Once inflated however, the NEMO Fillo Elite does offer comfort. As a side sleeper I found the height of the pillow adequate and the normal, non-luxury version seen here to be ample as far as size is concerned. The internal air bladder is baffled, slightly stretchy, and cradles your head to some extent (in fact, I think the smaller pillow will do better here). The cover and the thin insulation layer just add to this and give it more of a pillow feel, and add some warmth against your face. While the comfort wasn’t off the charts – it is sufficient for a good night of sleep and at 2.9 ounces, it’s hard to complain, but if you like a pillow with extra height and don’t have anything to put on top of the NEMO, look elsewhere. Noise can be an issue with the Fillo Elite – when moving around the noise the pillow makes against your ear reminded me being downstairs when someone is walking around on a creaky wood floor upstairs. For some this may be an issue, however in my case it didn’t interfere with getting a good night of rest. When new or after some use, you can remove the inner air chamber and wash the outer cover. Just make sure you do so by pushing the valve in instead of trying to pull the air chamber out.

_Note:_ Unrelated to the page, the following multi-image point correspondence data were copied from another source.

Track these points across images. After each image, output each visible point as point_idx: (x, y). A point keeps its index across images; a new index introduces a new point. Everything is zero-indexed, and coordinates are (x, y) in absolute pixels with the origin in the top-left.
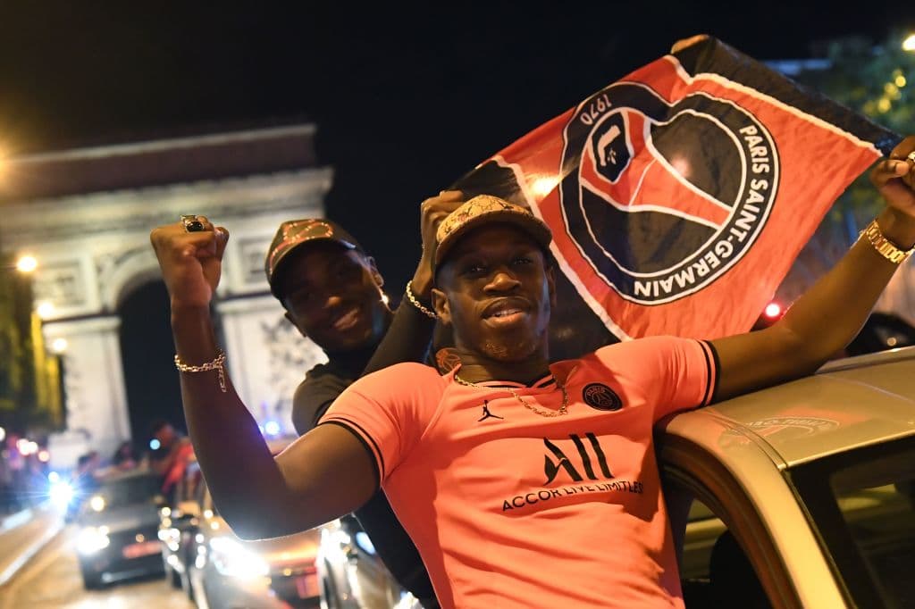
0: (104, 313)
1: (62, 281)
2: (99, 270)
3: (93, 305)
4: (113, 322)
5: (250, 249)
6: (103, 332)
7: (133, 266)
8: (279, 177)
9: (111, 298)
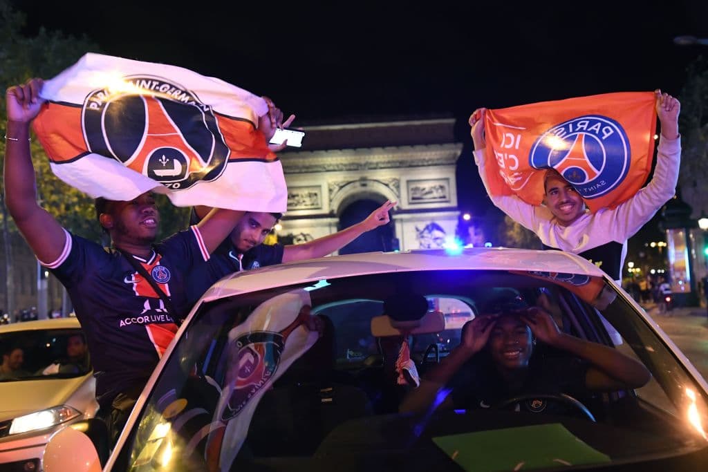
0: (331, 215)
1: (310, 195)
2: (330, 191)
3: (326, 210)
4: (336, 220)
5: (413, 186)
6: (330, 225)
7: (349, 190)
8: (432, 146)
9: (335, 206)
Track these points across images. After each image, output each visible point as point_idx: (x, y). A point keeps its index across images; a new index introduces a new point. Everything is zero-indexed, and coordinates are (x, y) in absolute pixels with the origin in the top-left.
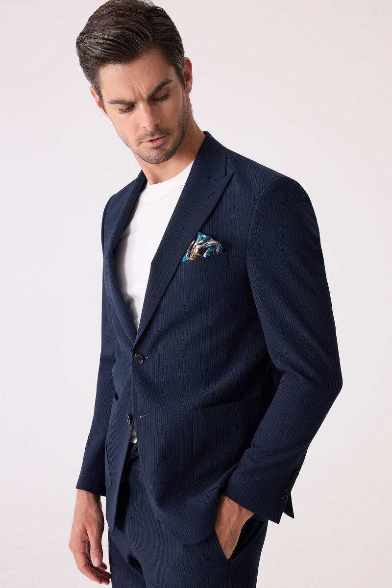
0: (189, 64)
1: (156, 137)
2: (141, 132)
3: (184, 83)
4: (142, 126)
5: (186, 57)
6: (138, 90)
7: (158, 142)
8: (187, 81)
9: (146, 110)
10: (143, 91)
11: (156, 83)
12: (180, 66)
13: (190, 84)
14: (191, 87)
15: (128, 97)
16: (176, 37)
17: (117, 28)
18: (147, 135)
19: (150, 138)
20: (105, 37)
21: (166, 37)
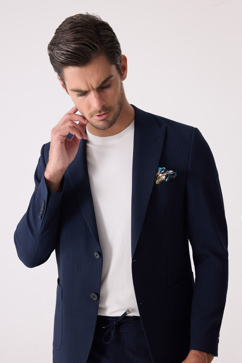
0: (125, 59)
1: (103, 113)
2: (92, 110)
3: (121, 73)
4: (92, 106)
5: (123, 55)
6: (90, 84)
7: (104, 117)
8: (124, 71)
9: (95, 96)
10: (93, 84)
11: (103, 79)
12: (119, 63)
13: (125, 73)
14: (126, 75)
15: (84, 88)
16: (116, 45)
17: (76, 44)
18: (96, 112)
19: (98, 114)
20: (68, 49)
21: (110, 46)
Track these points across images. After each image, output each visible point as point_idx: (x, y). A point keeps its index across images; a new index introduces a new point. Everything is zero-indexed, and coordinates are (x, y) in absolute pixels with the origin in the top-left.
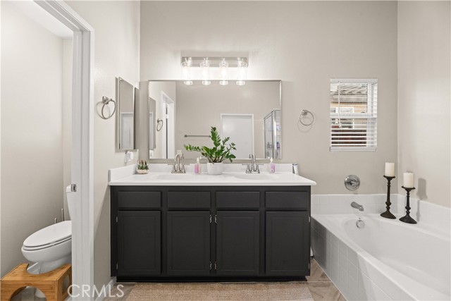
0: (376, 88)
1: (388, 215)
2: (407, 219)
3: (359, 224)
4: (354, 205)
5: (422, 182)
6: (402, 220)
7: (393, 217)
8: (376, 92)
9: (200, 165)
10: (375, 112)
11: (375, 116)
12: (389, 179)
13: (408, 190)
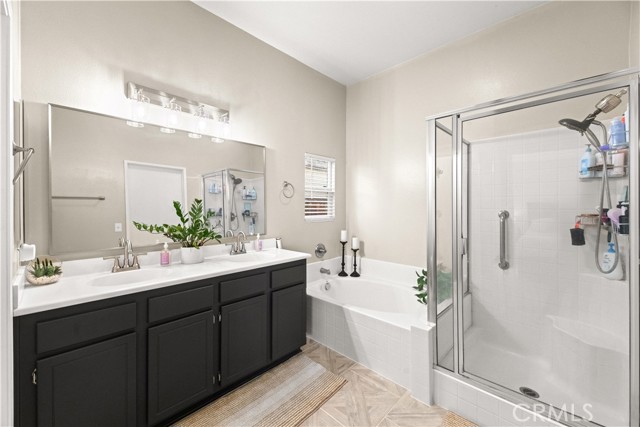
0: (334, 166)
1: (343, 274)
2: (355, 274)
3: (327, 287)
4: (323, 271)
5: (362, 244)
6: (352, 275)
7: (346, 275)
8: (334, 170)
9: (170, 252)
10: (333, 187)
11: (333, 191)
12: (344, 243)
13: (355, 251)
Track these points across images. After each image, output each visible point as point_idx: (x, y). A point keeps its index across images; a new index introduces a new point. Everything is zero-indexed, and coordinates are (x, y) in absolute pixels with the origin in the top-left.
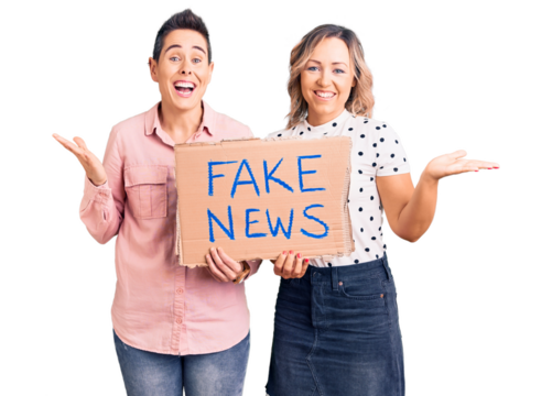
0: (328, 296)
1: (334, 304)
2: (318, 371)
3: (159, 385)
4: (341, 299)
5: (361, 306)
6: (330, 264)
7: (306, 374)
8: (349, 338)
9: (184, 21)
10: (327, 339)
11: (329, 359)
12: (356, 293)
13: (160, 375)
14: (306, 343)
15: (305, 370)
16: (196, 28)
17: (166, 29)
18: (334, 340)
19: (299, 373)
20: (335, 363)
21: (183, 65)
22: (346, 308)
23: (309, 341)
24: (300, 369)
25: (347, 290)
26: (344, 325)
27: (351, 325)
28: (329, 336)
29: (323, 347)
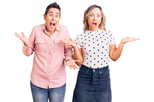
0: (97, 76)
1: (99, 78)
2: (93, 96)
3: (42, 98)
4: (101, 76)
5: (105, 78)
6: (98, 68)
7: (90, 97)
8: (102, 87)
9: (55, 6)
10: (95, 87)
11: (96, 93)
12: (104, 75)
13: (42, 95)
14: (90, 89)
15: (89, 96)
16: (58, 8)
17: (49, 7)
18: (97, 87)
19: (88, 97)
20: (98, 94)
21: (53, 18)
22: (101, 79)
23: (90, 88)
24: (88, 96)
25: (102, 74)
26: (100, 83)
27: (102, 83)
28: (96, 87)
29: (95, 90)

When it comes to backpacking pillows, there is no magic solution – more comfort simply means carrying more weight. For each one of us it comes down to a balance, and as far as I’m concerned I like to carry the minimum amount of weight (and however much that might be) to get a good night of sleep in the backcountry, but no more than that. The NEMO Fillo Elite strikes a nice balance; at less than 3 ounces I wouldn’t consider it weighing any pack down, and in fact it just may lighten a lot of packs for those who make the switch. The Fillo Elite is definitely not what I’d describe as luxurious, but it’s (much) better than nothing, and better comfort wise than lighter alternatives as well, for a very small weight penalty. If you’re looking for fast and light, but with a little bit of comfort at night, the NEMO Fillo Elite is certainly worth a look.